Изучите материал
A) Перепишите часть записей от первой строки до строки с "8. Forbes.com, January 5" включительно, заменив "CNBC.com" на "NBCNews.com". Остальное оставьте без изменений.
B) Продолжите текст о стихотворении «Дереву» после его последней фразы.

Но что касается Анны Столыпиной… – да: это была действительно, по выражению самого же Мишеля, «детская любовь». Но в 1830-м году, когда нашему юному поэту «перевалило» за 15-ть… рождается стихотворение «Дереву», написанное о событиях в жизни Мишеля 1829-го года, – и я бы на нём, поверьте, не остановилась бы… если бы оно и связанная с ним запись, сделанная на листе, следующем сразу за стихотворением, – не оказались бы так… потрясающе-мистически-пророческими.

Вот интересующие нас строки стихотворения: «…И деревцо с моей любовью / Погибло, чтобы вновь не цвесть; / Я жизнь его купил бы кровью, – / Но как переменить, что   е с т ь ? // Ужели также вдохновенье / Умрёт невозвратимо с ним? / Иль шуму светского волненья / Бороться с сердцем молодым? / Нет, нет, – мой дух бессмертен силой, / Мой гений веки пролетит / И эти ветви над могилой / Певца-страдальца освятит.»

Фрагменты набора данных
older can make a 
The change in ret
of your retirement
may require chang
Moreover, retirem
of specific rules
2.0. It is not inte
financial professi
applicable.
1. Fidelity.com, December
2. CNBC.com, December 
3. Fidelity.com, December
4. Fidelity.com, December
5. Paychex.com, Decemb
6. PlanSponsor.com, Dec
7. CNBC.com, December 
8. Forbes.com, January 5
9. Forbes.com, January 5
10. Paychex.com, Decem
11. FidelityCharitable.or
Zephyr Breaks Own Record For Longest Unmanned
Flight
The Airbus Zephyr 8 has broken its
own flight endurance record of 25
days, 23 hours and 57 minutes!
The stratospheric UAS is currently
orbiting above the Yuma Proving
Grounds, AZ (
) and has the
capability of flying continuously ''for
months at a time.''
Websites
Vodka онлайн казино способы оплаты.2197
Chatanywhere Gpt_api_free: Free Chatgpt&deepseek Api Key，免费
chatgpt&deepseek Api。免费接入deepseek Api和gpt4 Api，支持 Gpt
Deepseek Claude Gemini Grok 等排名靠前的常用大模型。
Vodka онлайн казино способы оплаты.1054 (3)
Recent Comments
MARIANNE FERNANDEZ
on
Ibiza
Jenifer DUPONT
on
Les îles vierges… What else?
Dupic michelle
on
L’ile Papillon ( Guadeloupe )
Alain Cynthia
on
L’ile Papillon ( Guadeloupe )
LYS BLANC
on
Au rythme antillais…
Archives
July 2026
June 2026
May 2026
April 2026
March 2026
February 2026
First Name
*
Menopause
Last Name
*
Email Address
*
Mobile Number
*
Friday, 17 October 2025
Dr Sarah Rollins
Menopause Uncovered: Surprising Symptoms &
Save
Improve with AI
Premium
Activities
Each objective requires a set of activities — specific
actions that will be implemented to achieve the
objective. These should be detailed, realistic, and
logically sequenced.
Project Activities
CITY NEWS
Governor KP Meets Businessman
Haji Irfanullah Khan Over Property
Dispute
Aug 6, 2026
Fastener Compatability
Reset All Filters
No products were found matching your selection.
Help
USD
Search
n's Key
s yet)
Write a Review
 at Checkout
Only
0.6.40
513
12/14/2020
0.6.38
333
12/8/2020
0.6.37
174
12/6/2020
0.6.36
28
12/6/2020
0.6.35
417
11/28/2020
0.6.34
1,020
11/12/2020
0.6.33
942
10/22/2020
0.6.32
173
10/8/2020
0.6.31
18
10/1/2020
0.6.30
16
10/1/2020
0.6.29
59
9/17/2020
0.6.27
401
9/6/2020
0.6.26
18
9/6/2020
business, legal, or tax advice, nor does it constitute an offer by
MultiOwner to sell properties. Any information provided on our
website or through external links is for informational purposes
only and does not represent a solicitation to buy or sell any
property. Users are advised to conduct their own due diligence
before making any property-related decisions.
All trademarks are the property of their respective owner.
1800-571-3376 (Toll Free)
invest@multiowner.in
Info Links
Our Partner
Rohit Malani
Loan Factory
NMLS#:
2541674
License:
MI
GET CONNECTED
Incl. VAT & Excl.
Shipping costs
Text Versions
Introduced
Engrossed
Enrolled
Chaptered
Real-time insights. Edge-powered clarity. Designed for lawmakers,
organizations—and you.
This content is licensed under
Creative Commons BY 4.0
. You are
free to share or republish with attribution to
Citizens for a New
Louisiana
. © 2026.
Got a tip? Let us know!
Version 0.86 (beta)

Результаты по заданиям
A)
older can make a 
The change in ret
of your retirement
may require chang
Moreover, retirem
of specific rules
2.0. It is not inte
financial professi
applicable.
1. Fidelity.com, December
2. NBCNews.com, December 
3. Fidelity.com, December
4. Fidelity.com, December
5. Paychex.com, Decemb
6. PlanSponsor.com, Dec
7. NBCNews.com, December 
8. Forbes.com, January 5

B)
За автографом стихотворения на следующем листе Лермонтов пишет следующее: «[Моя эпитафия].
Моё завещание (Про дерево, где я сидел с А.С.). Схороните меня под этим сухим деревом, чтобы два образа смерти предстояли глазам вашим; я любил под ним и слышал волшебное слово: «люблю», которое потрясло судорожным движением каждую жилу моего сердца. В то время это дерево, ещё цветущее, при свежем ветре, покачало головою и шёпотом молвило: безумец, что ты делаешь? – Время постигло мрачного свидетеля радостей человеческих прежде меня. Я не плакал, ибо слёзы есть принадлежность тех, у которых есть надежды; но тогда же взял бумагу и сделал следующее завещание: «Похороните мои кости под этой сухою яблоней; положите камень; и – пускай на нём ничего не будет написано, если одного имени моего не довольно будет доставить ему бессмертие!».
(Конец цитирования).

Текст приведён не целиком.